* [What is expected] Go through the lines below one by one and count those holding the string "testis". Give the count alone.

::: Supplied records

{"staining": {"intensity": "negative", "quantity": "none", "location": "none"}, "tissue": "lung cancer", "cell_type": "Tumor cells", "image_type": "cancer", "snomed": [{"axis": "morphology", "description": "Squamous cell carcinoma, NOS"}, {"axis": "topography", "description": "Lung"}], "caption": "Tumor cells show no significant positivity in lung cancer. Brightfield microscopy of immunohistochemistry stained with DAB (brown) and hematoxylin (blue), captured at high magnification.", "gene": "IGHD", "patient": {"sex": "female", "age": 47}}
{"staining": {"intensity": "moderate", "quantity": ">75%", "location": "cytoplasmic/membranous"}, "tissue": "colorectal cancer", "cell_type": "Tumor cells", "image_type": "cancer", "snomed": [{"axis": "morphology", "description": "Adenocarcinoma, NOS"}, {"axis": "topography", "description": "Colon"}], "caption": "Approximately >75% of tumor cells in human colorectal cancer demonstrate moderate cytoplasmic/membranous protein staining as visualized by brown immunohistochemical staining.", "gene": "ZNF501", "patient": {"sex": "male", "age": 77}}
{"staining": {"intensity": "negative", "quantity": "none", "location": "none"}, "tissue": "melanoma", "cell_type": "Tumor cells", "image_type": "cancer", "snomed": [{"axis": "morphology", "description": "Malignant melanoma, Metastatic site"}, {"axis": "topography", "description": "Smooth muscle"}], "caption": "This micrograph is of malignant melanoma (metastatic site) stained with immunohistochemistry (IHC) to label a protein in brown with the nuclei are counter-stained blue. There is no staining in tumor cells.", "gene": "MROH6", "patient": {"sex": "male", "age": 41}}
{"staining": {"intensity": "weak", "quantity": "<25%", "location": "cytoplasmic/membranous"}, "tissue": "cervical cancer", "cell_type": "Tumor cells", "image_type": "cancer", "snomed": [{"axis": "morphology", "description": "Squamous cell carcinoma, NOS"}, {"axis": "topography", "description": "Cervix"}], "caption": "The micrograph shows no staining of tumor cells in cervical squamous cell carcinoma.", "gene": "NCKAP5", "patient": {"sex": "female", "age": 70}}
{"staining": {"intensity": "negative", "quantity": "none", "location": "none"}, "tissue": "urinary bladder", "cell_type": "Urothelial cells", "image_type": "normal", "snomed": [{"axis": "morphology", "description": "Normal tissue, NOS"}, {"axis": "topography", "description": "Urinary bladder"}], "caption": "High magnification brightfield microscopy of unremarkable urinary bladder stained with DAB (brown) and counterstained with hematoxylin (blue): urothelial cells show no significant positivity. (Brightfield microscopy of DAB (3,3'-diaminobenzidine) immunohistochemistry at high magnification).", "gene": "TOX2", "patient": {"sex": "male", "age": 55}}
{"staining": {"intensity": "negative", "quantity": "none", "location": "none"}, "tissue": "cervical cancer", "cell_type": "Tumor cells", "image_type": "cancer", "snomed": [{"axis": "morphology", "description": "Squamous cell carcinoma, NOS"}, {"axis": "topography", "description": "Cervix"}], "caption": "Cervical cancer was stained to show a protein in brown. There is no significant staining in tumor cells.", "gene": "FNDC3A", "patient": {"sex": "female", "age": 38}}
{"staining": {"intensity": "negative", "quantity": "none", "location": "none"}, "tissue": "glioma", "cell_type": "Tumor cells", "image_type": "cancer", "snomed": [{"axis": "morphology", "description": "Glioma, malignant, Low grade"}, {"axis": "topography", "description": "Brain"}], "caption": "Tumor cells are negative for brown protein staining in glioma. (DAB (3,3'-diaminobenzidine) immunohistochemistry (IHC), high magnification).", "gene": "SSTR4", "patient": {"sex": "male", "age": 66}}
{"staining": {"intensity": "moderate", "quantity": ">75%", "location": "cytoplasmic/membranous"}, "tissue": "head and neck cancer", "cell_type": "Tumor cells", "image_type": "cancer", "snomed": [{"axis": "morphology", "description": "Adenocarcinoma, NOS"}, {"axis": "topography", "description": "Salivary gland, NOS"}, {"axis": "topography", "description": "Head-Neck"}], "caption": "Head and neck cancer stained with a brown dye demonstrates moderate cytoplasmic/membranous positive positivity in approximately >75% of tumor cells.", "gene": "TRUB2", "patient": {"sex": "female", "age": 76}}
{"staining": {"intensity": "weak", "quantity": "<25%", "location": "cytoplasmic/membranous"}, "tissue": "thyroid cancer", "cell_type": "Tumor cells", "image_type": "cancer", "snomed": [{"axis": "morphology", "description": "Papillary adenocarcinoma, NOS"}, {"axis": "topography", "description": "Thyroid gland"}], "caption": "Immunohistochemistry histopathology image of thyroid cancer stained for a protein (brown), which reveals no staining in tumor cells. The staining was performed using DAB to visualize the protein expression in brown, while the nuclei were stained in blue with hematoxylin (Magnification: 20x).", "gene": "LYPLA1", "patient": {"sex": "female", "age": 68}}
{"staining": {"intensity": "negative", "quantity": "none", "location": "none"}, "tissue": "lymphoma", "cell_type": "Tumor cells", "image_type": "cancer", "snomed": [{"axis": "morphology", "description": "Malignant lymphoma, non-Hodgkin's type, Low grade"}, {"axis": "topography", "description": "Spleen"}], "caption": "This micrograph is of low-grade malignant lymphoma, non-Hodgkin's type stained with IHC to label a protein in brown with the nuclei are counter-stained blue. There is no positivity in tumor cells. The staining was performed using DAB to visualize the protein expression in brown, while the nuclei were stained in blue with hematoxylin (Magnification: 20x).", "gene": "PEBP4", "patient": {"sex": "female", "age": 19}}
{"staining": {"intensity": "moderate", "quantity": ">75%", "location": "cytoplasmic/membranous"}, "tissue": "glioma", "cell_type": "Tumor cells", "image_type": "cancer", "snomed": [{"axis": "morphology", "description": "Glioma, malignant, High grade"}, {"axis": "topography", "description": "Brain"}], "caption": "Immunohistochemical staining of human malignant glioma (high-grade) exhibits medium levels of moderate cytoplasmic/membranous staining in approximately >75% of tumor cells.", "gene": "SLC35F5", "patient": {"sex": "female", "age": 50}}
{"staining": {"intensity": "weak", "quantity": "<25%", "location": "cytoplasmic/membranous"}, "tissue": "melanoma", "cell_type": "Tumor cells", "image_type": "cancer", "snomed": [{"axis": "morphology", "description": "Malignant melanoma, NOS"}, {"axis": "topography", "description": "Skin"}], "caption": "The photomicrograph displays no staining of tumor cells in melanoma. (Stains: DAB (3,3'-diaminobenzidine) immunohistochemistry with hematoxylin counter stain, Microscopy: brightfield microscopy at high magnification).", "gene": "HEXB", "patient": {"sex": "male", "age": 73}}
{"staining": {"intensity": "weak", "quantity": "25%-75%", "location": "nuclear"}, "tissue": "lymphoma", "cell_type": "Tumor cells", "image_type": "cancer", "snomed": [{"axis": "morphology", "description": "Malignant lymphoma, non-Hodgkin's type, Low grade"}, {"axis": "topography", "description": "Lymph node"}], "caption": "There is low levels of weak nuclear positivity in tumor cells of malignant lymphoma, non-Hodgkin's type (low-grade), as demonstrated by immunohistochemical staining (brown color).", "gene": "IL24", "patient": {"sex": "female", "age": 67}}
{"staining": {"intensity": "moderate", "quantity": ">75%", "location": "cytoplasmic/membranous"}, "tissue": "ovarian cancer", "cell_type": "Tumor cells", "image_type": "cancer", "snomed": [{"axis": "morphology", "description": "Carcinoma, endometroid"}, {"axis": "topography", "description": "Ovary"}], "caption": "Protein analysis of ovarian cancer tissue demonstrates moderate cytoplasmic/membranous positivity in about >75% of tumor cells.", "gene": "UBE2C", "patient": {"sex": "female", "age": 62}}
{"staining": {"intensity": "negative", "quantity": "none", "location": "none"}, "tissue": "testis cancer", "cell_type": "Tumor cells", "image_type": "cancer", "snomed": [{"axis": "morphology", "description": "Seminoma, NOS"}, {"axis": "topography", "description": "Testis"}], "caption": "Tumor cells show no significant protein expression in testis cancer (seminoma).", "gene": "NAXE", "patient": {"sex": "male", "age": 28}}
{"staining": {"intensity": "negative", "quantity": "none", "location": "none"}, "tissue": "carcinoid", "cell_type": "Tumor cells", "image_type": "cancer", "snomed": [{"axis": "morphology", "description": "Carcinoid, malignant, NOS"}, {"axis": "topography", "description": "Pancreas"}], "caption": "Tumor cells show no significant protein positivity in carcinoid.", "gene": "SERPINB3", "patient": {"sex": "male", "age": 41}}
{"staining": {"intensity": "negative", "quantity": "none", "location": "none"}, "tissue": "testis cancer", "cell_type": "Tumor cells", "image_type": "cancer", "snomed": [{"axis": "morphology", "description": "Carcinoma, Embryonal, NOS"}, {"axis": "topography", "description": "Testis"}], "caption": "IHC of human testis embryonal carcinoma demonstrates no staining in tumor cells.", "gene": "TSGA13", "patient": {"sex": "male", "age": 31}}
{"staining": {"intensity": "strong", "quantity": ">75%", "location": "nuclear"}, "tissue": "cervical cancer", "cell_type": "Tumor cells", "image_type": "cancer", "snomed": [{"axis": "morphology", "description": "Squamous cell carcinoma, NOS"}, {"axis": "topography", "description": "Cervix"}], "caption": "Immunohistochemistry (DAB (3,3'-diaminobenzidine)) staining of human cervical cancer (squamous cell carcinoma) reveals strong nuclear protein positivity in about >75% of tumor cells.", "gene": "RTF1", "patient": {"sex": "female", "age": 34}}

::::::

* [Written solution] 2